# START OF RECORDS FOR THIS EXERCISE

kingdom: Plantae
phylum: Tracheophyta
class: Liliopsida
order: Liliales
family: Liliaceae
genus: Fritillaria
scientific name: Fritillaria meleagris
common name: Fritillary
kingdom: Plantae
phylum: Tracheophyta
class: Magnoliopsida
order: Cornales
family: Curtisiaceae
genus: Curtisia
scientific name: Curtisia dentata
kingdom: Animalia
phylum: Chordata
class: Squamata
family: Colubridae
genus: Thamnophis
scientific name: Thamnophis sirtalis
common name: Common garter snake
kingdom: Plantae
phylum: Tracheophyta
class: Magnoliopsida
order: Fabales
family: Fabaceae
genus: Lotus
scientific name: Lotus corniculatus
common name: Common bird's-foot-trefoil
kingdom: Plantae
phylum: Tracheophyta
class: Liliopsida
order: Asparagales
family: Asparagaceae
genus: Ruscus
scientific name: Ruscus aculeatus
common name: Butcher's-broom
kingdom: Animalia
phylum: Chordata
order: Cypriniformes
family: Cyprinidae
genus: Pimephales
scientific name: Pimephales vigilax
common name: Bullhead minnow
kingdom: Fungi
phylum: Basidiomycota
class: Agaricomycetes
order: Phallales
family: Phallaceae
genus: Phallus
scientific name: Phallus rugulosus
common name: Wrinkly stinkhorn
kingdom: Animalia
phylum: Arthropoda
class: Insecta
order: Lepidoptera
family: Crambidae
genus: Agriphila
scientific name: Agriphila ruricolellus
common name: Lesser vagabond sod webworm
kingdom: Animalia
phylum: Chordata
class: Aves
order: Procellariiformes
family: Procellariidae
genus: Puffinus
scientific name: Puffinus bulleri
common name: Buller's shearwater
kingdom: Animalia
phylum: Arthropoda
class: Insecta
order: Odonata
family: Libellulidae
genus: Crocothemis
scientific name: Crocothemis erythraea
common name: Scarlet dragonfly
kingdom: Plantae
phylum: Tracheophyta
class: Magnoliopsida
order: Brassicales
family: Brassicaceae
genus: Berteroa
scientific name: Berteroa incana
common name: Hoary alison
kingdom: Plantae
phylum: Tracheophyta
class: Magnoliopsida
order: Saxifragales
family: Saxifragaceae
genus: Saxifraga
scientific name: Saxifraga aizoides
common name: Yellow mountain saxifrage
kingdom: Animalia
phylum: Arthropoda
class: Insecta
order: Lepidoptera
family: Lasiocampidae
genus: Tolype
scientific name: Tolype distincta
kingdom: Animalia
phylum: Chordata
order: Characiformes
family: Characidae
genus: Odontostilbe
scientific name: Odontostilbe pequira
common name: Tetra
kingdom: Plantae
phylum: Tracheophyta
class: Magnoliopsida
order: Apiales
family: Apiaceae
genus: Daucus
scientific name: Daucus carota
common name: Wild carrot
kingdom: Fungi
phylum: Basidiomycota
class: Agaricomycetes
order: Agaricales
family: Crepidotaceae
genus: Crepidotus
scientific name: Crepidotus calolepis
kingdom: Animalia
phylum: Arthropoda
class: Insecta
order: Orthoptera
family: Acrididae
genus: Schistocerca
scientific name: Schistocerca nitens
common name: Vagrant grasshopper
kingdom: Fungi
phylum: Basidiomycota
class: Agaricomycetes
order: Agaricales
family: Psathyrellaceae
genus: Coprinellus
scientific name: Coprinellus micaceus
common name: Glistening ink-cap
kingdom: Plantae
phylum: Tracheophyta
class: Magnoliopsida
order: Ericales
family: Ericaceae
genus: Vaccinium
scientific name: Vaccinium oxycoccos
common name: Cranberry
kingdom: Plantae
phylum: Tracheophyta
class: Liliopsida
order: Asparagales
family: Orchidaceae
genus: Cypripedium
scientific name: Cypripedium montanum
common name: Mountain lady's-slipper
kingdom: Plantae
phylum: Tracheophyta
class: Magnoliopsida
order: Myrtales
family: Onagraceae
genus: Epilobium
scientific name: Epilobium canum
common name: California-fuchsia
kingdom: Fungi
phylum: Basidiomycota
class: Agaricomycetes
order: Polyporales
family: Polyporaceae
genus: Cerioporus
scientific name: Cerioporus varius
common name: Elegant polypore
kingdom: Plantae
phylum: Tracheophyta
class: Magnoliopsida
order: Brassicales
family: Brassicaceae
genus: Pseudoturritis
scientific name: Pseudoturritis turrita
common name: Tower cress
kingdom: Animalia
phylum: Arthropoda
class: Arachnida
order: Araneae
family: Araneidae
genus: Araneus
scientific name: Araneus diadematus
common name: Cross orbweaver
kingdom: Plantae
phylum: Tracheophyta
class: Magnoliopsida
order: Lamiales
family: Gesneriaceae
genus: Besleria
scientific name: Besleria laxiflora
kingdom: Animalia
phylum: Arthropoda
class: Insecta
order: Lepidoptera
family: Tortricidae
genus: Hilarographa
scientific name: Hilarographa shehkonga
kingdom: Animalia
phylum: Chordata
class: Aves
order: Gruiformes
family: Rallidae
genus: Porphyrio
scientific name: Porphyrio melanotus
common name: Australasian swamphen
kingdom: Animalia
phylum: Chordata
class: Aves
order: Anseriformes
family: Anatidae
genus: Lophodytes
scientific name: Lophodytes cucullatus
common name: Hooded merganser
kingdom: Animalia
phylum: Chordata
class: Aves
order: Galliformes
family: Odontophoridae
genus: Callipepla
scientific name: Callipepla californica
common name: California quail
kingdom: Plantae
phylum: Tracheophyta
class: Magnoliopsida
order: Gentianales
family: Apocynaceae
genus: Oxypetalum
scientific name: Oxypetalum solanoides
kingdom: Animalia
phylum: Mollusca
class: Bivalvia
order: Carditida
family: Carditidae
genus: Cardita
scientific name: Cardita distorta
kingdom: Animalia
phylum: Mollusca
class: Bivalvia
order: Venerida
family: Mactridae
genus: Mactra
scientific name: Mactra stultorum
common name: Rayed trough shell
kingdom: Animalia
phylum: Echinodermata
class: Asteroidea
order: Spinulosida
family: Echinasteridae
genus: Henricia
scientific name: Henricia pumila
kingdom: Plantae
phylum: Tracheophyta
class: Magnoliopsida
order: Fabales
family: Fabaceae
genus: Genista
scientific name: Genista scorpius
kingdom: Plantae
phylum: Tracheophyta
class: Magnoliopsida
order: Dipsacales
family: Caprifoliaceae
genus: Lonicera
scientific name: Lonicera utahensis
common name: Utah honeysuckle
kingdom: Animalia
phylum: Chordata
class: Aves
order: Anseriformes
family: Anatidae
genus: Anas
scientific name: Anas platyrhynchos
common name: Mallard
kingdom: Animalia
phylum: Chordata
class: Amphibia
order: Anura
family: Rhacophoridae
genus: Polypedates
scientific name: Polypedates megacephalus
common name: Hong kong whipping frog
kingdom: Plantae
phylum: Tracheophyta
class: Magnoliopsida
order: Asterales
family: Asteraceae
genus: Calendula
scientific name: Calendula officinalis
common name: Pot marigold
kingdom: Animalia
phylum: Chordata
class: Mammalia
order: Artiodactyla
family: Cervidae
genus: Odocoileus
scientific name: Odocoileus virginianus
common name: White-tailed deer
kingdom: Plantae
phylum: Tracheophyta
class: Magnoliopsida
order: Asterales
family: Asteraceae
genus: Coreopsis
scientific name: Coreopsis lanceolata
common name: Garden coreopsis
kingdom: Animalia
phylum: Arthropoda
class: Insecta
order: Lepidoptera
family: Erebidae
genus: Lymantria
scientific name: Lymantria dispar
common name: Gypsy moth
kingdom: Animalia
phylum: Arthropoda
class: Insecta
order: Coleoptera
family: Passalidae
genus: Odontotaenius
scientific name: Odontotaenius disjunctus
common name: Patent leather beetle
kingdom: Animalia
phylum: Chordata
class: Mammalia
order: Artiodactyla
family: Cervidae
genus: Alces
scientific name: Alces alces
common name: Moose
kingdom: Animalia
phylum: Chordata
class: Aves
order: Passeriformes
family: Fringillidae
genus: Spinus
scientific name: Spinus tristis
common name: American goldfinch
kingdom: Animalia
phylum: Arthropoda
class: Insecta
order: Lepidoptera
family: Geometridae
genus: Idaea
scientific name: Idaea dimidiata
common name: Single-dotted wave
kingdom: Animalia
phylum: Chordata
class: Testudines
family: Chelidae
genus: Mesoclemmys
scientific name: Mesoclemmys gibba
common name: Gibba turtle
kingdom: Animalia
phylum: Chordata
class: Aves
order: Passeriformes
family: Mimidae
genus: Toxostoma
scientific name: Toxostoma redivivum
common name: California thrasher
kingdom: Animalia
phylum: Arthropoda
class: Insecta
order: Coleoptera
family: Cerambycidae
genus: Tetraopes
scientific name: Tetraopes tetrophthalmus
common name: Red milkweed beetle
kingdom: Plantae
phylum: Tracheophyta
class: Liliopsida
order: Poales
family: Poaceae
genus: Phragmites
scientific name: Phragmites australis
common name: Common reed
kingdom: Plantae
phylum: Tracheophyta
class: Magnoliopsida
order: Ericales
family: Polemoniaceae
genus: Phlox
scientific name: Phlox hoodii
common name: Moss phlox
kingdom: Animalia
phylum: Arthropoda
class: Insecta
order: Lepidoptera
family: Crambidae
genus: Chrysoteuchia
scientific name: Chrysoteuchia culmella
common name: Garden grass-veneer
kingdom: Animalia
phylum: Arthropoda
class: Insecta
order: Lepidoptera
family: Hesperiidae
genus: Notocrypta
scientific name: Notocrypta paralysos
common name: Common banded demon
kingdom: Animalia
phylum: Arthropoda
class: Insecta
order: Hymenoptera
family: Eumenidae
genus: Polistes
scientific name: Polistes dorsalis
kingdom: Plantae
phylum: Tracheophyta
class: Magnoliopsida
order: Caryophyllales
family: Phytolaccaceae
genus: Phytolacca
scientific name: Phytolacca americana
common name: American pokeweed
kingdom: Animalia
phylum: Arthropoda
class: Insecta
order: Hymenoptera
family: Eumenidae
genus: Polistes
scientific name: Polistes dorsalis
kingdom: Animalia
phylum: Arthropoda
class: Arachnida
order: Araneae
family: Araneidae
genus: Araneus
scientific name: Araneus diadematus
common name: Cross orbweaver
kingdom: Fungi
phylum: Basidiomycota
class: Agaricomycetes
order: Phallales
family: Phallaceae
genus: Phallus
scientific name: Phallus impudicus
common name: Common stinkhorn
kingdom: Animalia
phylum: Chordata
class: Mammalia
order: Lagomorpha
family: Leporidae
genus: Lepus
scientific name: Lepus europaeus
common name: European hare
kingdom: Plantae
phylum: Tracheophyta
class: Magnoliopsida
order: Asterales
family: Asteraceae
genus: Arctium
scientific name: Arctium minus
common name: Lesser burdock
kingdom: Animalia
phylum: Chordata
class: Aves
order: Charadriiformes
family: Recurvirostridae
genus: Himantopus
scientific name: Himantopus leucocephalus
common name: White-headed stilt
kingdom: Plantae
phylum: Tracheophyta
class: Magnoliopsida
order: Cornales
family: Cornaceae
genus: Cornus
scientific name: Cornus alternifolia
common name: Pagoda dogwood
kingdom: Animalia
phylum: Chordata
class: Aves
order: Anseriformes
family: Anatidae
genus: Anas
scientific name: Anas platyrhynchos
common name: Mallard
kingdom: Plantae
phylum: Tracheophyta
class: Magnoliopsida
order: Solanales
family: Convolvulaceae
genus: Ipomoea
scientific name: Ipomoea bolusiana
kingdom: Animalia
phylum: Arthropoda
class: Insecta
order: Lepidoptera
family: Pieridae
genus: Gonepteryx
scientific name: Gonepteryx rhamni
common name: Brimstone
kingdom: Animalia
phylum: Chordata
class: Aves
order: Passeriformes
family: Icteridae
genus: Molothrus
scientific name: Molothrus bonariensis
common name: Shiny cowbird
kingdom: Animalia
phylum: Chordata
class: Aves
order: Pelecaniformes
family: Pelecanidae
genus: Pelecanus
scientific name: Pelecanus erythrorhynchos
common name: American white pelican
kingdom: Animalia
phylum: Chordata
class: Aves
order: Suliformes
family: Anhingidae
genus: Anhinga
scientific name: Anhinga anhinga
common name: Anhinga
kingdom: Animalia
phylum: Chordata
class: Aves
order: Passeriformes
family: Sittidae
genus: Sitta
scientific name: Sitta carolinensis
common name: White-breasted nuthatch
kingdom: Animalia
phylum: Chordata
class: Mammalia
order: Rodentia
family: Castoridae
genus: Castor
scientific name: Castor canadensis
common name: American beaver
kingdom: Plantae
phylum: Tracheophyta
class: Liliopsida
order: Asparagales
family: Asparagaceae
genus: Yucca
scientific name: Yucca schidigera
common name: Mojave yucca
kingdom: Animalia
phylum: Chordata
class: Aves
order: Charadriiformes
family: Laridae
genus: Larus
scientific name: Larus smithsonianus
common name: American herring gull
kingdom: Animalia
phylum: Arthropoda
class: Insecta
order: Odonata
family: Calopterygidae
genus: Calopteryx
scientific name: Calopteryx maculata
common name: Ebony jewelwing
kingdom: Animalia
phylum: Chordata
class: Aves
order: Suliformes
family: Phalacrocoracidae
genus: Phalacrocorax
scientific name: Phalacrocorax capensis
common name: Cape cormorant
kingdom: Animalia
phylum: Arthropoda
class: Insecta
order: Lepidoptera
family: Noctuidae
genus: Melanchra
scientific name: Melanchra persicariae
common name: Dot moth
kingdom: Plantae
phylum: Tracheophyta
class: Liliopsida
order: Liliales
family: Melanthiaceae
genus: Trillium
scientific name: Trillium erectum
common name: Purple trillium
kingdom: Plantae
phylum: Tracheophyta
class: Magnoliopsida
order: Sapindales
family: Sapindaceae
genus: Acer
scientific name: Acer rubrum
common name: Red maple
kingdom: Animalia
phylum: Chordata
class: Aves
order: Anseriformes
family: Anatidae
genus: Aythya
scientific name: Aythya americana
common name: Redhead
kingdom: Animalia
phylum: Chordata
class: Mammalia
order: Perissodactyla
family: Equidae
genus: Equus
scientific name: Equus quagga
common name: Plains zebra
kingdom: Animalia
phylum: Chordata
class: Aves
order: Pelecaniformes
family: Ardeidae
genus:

# END OF RECORDS FOR THIS EXERCISE

# WORK INSTRUCTIONS
Reproduce the material above word for word, starting at its first line and ending at the line containing "family: Colubridae", with both of those lines included.

# THE RESULT
kingdom: Plantae
phylum: Tracheophyta
class: Liliopsida
order: Liliales
family: Liliaceae
genus: Fritillaria
scientific name: Fritillaria meleagris
common name: Fritillary
kingdom: Plantae
phylum: Tracheophyta
class: Magnoliopsida
order: Cornales
family: Curtisiaceae
genus: Curtisia
scientific name: Curtisia dentata
kingdom: Animalia
phylum: Chordata
class: Squamata
family: Colubridae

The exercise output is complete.